This excerpt was taken from an email from the Dominica Employers Federation (DEF) who advertised a day Management Development Programme on the topic; “reducing the incidence of theft & pilferage in the private sector and national enterprises”. It would be interesting to know how many people signed up for this.

Interestingly this is a daily routine for many workers at various organizations as they believe that the business place has money so they will not miss what is taken away. Stealing items, no matter how small from your workplace casts a very bad shadow on you as an employee if you are caught and devalues your worth to the office/organization. Your employer and colleagues now look at you as a “thief” and you then become very uncomfortable in your work environment. But was that the fault of the one who may have snitched on you or the person who caught you, or was it just you acting inappropriately? Had you not been caught, have you envisaged the value of how much you would have cost the organization in the long run? Stealing from the workplace will continue to cost companies millions of dollars which will never be recovered.
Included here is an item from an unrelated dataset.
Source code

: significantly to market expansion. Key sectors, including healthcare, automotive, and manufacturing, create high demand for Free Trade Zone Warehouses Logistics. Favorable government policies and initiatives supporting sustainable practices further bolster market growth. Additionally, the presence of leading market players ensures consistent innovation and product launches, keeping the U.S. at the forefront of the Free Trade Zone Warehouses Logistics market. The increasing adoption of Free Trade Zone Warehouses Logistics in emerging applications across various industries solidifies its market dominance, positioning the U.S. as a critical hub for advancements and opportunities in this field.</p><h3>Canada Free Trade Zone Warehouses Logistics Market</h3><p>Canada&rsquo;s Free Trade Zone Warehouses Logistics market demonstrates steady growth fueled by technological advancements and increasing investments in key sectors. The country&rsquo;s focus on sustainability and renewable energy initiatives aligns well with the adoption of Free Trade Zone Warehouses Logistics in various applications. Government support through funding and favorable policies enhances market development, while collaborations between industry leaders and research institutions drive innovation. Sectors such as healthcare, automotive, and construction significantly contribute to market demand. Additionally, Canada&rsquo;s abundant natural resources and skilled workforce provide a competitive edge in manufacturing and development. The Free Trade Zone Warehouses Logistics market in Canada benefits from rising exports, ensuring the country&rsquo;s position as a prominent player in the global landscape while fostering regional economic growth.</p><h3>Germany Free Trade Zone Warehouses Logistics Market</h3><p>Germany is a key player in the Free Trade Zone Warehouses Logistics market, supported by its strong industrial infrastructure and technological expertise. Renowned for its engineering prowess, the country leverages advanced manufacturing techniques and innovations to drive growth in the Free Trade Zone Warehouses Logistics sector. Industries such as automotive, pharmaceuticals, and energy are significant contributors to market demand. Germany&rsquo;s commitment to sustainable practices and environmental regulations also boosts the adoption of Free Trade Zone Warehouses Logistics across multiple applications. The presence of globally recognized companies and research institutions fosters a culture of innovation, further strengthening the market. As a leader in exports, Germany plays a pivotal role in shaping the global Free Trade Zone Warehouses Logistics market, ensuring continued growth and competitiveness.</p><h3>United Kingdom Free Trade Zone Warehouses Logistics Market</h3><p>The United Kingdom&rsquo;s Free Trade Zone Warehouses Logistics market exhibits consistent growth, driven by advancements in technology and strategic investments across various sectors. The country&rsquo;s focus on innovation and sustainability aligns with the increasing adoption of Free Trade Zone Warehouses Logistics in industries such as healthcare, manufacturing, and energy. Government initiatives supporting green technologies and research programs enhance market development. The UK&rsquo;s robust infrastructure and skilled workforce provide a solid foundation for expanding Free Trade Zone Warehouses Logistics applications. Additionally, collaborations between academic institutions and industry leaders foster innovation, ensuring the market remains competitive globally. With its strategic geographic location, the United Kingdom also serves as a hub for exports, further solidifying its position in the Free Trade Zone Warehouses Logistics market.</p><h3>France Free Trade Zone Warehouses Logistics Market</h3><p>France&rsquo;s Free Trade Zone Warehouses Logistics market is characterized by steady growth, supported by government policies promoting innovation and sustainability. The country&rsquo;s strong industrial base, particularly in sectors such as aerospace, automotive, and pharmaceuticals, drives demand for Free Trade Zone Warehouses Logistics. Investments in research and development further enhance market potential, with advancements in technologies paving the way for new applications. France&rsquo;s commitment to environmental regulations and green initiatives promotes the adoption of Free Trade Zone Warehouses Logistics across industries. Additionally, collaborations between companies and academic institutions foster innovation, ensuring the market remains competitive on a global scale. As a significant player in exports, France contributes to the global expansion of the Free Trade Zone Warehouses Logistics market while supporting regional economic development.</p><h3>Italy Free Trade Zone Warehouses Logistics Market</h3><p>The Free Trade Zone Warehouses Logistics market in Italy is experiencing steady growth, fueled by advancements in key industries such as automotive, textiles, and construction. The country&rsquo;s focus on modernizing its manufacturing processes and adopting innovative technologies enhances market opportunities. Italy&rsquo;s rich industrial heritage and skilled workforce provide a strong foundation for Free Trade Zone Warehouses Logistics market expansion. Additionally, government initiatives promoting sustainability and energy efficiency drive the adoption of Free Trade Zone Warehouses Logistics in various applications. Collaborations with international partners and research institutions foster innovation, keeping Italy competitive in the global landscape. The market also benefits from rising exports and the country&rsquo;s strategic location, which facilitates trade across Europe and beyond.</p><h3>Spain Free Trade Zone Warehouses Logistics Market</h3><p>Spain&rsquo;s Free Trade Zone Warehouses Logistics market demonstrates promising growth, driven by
Though many may say they have never stolen a dime from their workplace, it is important to know that stealing comes in many different forms. The extended hours staff remain in office to complete tasks that could have been done during regular hours but was not done because they were totally distracted either doing task totally unrelated to work, like surfing the web, tweeting personal matters or just plain out visiting desk to desk engaging in “small talk”. Another aspect of dishonesty comes to play when placing orders for an office/company that is truly not intended for office purposes, or taking out “what’s mine” when the order arrives. Let’s just face it, this is totally unacceptable; however, it is an everyday matter and employers can avoid a climate of suspicion by being clear about what is not acceptable. Creating the right code of conduct is not enough. This code must be communicated clearly to all employees and upheld consistently making people accountable with the appropriate checks and balances.

The subject of stealing can be a sensitive one; however, it is very important that it is brought to the fore to remind many who just think its ok to take away items that do not belong to them. This is something all businesses have to face up to “the inside job” as they call it. It is believed that it’s the nature of the working relationship that can provoke some employees to take advantage, particularly through deception.

Having said this, we understand that employees can feel detached about many things and may be tempted to find their own compensations but stealing from the hands that feed you is an ultimate no no! Just imagine that you are caught and sent home, wasn’t the salary no matter how big or small worth heading off for daily? Now you are left empty, with no salary and a possible bad track record.